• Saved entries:
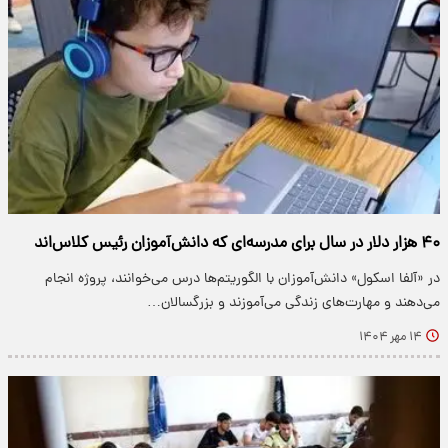
۴۰ هزار دلار در سال برای مدرسه‌ای که دانش‌آموزان رئیس کلاس‌اند
در «آلفا اسکول» دانش‌آموزان با الگوریتم‌ها درس می‌خوانند، پروژه انجام
می‌دهند و مهارت‌های زندگی می‌آموزند و بزرگسالان…
۱۴ مهر ۱۴۰۴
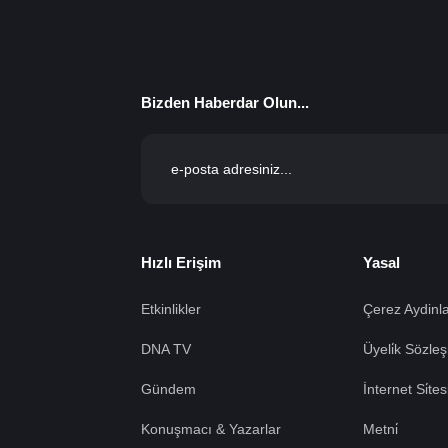
Bizden Haberdar Olun...
Hızlı Erişim
Yasal
Etkinlikler
Çerez Aydinla
DNA TV
Üyeli̇k Sözleş
Gündem
İnternet Si̇te
Konuşmacı & Yazarlar
Metni̇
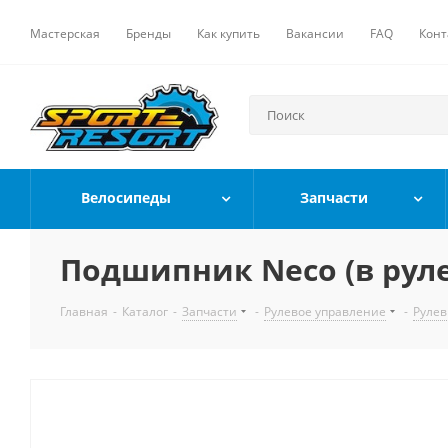
Мастерская
Бренды
Как купить
Вакансии
FAQ
Конт
Велосипеды
Запчасти
Подшипник Neco (в руле
Главная
-
Каталог
-
Запчасти
-
Рулевое управление
-
Рулев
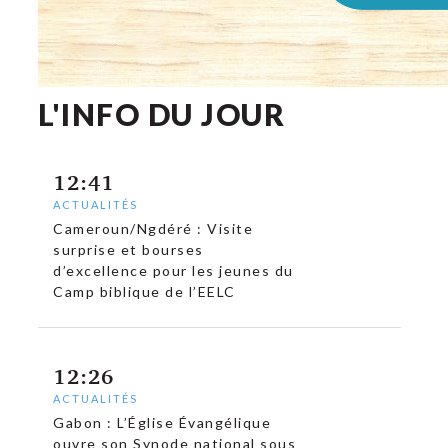
L'INFO DU JOUR
12:41
ACTUALITÉS
Cameroun/Ngdéré : Visite
surprise et bourses
d’excellence pour les jeunes du
Camp biblique de l’EELC
12:26
ACTUALITÉS
Gabon : L’Église Évangélique
ouvre son Synode national sous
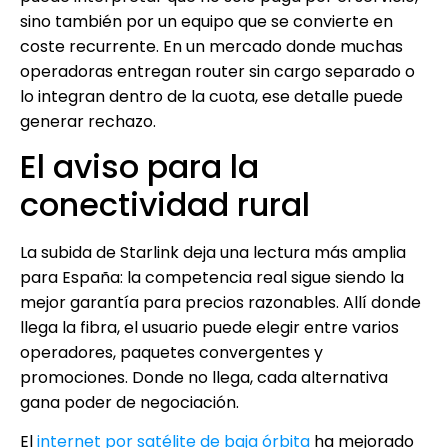
sino también por un equipo que se convierte en
coste recurrente. En un mercado donde muchas
operadoras entregan router sin cargo separado o
lo integran dentro de la cuota, ese detalle puede
generar rechazo.
El aviso para la
conectividad rural
La subida de Starlink deja una lectura más amplia
para España: la competencia real sigue siendo la
mejor garantía para precios razonables. Allí donde
llega la fibra, el usuario puede elegir entre varios
operadores, paquetes convergentes y
promociones. Donde no llega, cada alternativa
gana poder de negociación.
El
internet por satélite de baja órbita
ha mejorado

• Exercise requirements:
Only the lines from the line with "L'INFO DU JOUR" through the end of the records belong in your copy. Repeat them exactly, without pictures.

• Your solution:
L'INFO DU JOUR
12:41
ACTUALITÉS
Cameroun/Ngdéré : Visite
surprise et bourses
d’excellence pour les jeunes du
Camp biblique de l’EELC
12:26
ACTUALITÉS
Gabon : L’Église Évangélique
ouvre son Synode national sous
sino también por un equipo que se convierte en
coste recurrente. En un mercado donde muchas
operadoras entregan router sin cargo separado o
lo integran dentro de la cuota, ese detalle puede
generar rechazo.
El aviso para la
conectividad rural
La subida de Starlink deja una lectura más amplia
para España: la competencia real sigue siendo la
mejor garantía para precios razonables. Allí donde
llega la fibra, el usuario puede elegir entre varios
operadores, paquetes convergentes y
promociones. Donde no llega, cada alternativa
gana poder de negociación.
El
internet por satélite de baja órbita
ha mejorado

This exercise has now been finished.